From the ages of 18 to 25 he traveled extensively throughout Brazil and the African-influenced Caribbean nations, collecting themes and assessing the major style characteristics of the local musics. It was also during this time that Villa-Lobos composed his first major compositions, most notably his Piano Trio No. 1.
When he returned to Rio de Janeiro in 1912, Villa-Lobos briefly attempted to receive a more formalized education, but his personality and musical practice proved ill-matched with the academic establishment and, although he made important connections with the faculty, he soon left classes. He spent the next ten years composing and playing freelance cello in cafes and cinemas to earn a living. He eventually gained national recognition and a fair sum of government funding with the premiere of his Third Symphony, "A guerra," the first part of a symphonic trilogy commissioned by the Brazilian government to commemorate World War I.

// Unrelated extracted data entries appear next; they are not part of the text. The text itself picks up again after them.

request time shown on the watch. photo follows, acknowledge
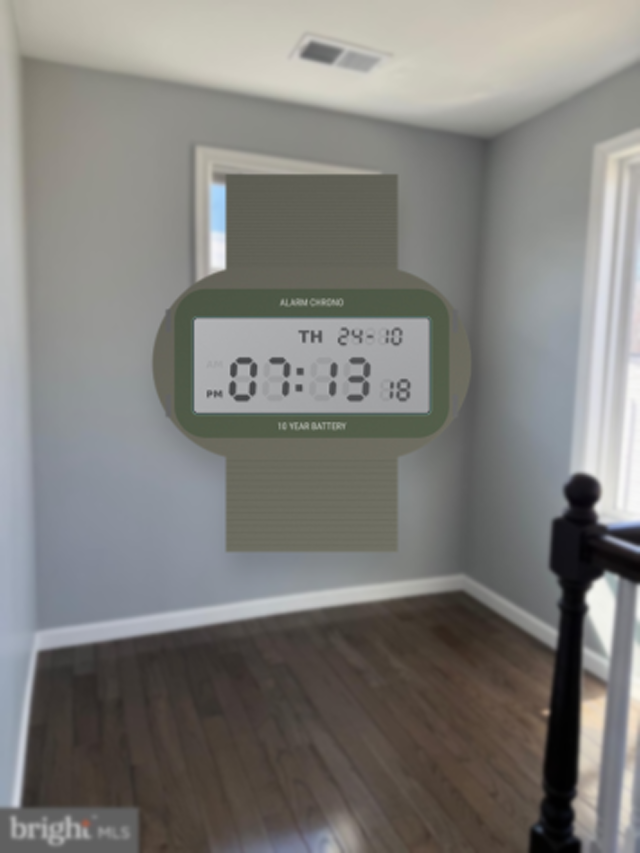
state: 7:13:18
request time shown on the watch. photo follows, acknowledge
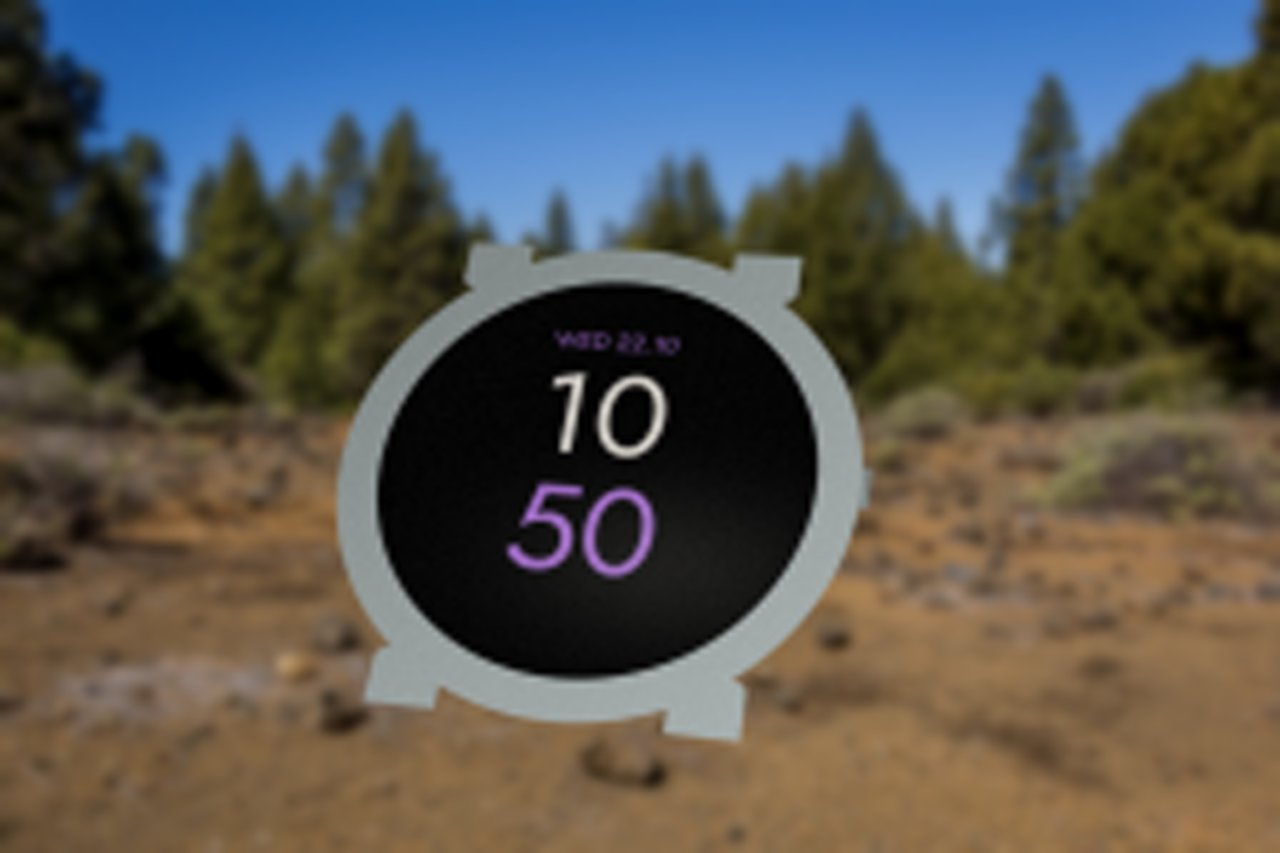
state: 10:50
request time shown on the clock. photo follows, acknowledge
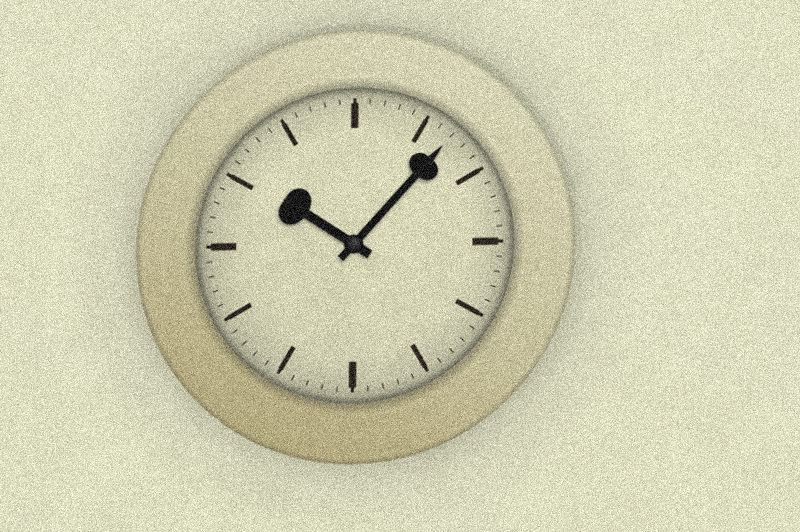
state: 10:07
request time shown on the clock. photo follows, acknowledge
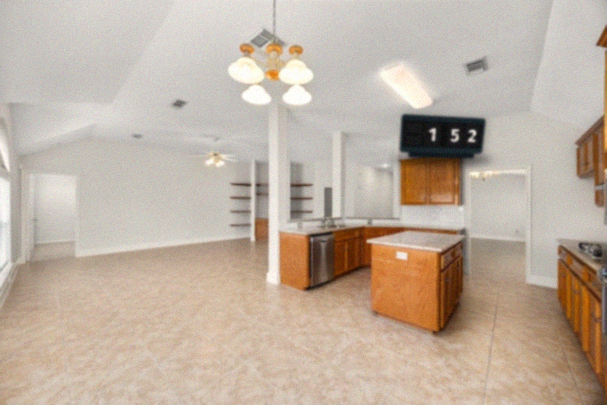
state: 1:52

From 1923 to 1930, Villa-Lobos found himself centered in Paris, where he was a huge success, his music being widely published and frequently performed. He eventually returned to Brazil, however, becoming one of the most esteemed artists of the new Nationalist regime, which lasted until 1945. During the 1930s, Villa-Lobos involved himself deeply and enthusiastically with public music education, once again traveling throughout Brazil to offer his services as a teacher and school coordinator. In 1945, his passion reached the ultimate fruition when he founded the Brazilian Academy of Music. He spent the last ten years of his life traveling and conducting, primarily in New York and Paris.